● EXTRAIT RETENU
━━━━━━━━━━━━━━━━━━━━━━━━━━━━━━
Par Hamza Hamouchene
Le « colonialisme vert » désigne la manière dont les coûts de production des énergies renouvelables et des technologies vertes sont souvent supportés par les peuples colonisés, notamment les populations autochtones, et les pays du Sud. Il s’agit d’une forme de néocolonialisme.
Les effets du changement climatique étant indéniables, même à l’ère de l’industrie des combustibles fossiles, de nombreux pays parlent de « transition verte ». Cependant, la transition inégale actuelle vers les énergies renouvelables, qui se produit principalement dans les pays du Nord, repose sur l’extraction continue de minéraux de base et de métaux de terres rares tels que le cobalt, le lithium, le cuivre, le nickel et le graphite, utilisés pour la fabrication de panneaux solaires, d’éoliennes, de pales et de batteries électriques. Une question fondamentale se pose: Quelle est la provenance de ces ressources ? Elles proviennent de pays comme la République démocratique du Congo (RDC), la Bolivie, le Chili, l’Indonésie et le Maroc, où la destruction de l’environnement et l’exploitation des travailleurs se feront de manière continue et intensive. C’est ce que l’on qualifie de colonialisme vert qui est une forme de néocolonialisme.
Le néocolonialisme
Le « colonialisme vert » peut être défini comme l’extension des relations coloniales de pillage et de dépossession (ainsi que la déshumanisation de l’autre) à l’ère de ce que l’on appelle la transition verte. Le colonialisme vert fait peser les coûts sur les pays et communautés périphériques et donne la priorité aux besoins énergétiques et environnementaux (tels que l’eau) d’une région du monde par rapport à une autre.
━━━━━━━━━━━━━━━━━━━━━━━━━━━━━━
● CONSIGNE 1
Recopiez sans rien changer le passage de l'extrait sur le colonialisme vert qui commence par « Le néocolonialisme » et se poursuit jusqu'à « à une autre. ».
● CONSIGNE 2
Dressez la liste des minéraux et métaux que l'extrait sur le colonialisme vert cite comme servant à fabriquer panneaux solaires, éoliennes, pales et batteries.
● CONSIGNE 3
Reprenez le texte sur le colonialisme vert à la suite de sa dernière phrase.

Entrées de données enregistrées
━━━━━━━━━━━━━━━━━━━━━━━━━━━━━━
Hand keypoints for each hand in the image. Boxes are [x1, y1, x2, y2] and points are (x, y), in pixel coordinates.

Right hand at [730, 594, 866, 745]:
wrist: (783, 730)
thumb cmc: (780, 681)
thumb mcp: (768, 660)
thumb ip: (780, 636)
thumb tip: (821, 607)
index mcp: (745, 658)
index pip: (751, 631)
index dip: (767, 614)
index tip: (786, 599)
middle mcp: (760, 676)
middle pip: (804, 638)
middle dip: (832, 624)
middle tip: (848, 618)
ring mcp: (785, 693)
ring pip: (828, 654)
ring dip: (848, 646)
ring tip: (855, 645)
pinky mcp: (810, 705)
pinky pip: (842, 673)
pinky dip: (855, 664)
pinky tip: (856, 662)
━━━━━━━━━━━━━━━━━━━━━━━━━━━━━━
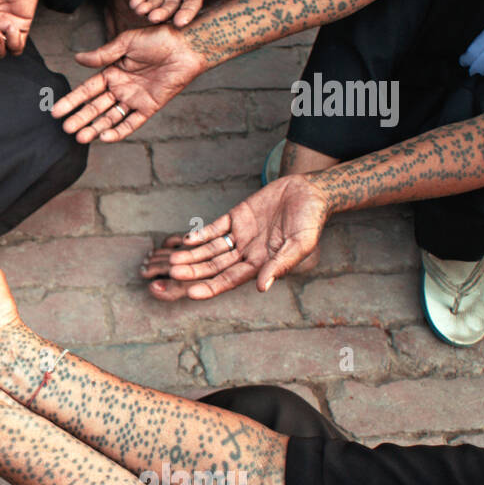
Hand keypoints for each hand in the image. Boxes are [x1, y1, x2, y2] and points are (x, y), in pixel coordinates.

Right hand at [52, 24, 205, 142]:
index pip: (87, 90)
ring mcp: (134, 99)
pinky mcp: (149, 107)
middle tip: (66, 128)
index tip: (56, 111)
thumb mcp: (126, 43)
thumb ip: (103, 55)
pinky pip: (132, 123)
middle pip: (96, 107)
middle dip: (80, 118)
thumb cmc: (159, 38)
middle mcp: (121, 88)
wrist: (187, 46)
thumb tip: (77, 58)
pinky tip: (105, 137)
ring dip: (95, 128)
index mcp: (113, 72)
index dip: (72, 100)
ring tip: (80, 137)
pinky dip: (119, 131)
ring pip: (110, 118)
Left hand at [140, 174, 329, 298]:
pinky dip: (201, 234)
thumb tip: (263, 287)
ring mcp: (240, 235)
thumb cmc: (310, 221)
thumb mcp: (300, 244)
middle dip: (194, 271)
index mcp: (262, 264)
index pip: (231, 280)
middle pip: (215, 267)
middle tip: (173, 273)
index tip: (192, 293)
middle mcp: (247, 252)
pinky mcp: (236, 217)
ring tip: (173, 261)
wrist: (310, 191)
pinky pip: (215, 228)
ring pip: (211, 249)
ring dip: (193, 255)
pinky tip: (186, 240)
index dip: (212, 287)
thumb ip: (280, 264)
━━━━━━━━━━━━━━━━━━━━━━━━━━━━━━
● RÉSULTAT ATTENDU 1
Le néocolonialisme
Le « colonialisme vert » peut être défini comme l’extension des relations coloniales de pillage et de dépossession (ainsi que la déshumanisation de l’autre) à l’ère de ce que l’on appelle la transition verte. Le colonialisme vert fait peser les coûts sur les pays et communautés périphériques et donne la priorité aux besoins énergétiques et environnementaux (tels que l’eau) d’une région du monde par rapport à une autre.

● RÉSULTAT ATTENDU 2
le cobalt, le lithium, le cuivre, le nickel, le graphite

● RÉSULTAT ATTENDU 3
Même si certains estiment que l’ère du colonialisme a officiellement pris fin, son prolongement à travers d’autres formes est ce que certains chercheurs et activistes qualifient de néocolonialisme. Dans l’économie mondiale, la « périphérie » – située dans le Sud – fournit des ressources naturelles bon marché et sert de réservoir de main-d’œuvre bon marché. Le centre, quant à lui, sert de marché pour les économies industrialisées ou à technologie avancée. Le noyau doit toujours maintenir sa domination sur la périphérie, afin de transformer les matières premières en produits finis qu’il peut vendre. Cette situation a été imposée et façonnée par le colonialisme et les tentatives de s’en détacher ont jusqu’à présent été contrecarrées par les nouveaux outils de l’assujettissement impérial : l’extractivisme prédateur orienté vers l’exportation, les dettes écrasantes, la politique du « libre-échange » et les programmes d’ajustement structurel (PAS) imposés par les institutions financières internationales (IFI), telles que la Banque mondiale et le Fonds monétaire international (FMI).
Le colonialisme vert : la région arabe comme étude de cas
Inspirés par un narratif environnemental colonial et orientaliste, les déserts arabes (Sahara) sont généralement décrits par de puissants acteurs politiques et économiques internationaux comme de vastes étendues de terre vides et peu peuplées – représentant un eldorado d’énergies renouvelables et une occasion en or de fournir à l’Europe une énergie propre et bon marché.
Plusieurs exemples dans la région arabe montrent comment le (néo)colonialisme énergétique et les pratiques extractivistes sont reproduits sous la forme d’un « colonialisme vert » même dans la transition vers les énergies renouvelables. Cette dynamique coloniale verte est clairement perceptible dans les projets en matière d’énergie renouvelable développés et en cours de développement dans les territoires occupés tels que la Palestine, le plateau du Golan car ils se font essentiellement aux dépens des peuples colonisés et vont à l’encontre de leur droit à l’autodétermination.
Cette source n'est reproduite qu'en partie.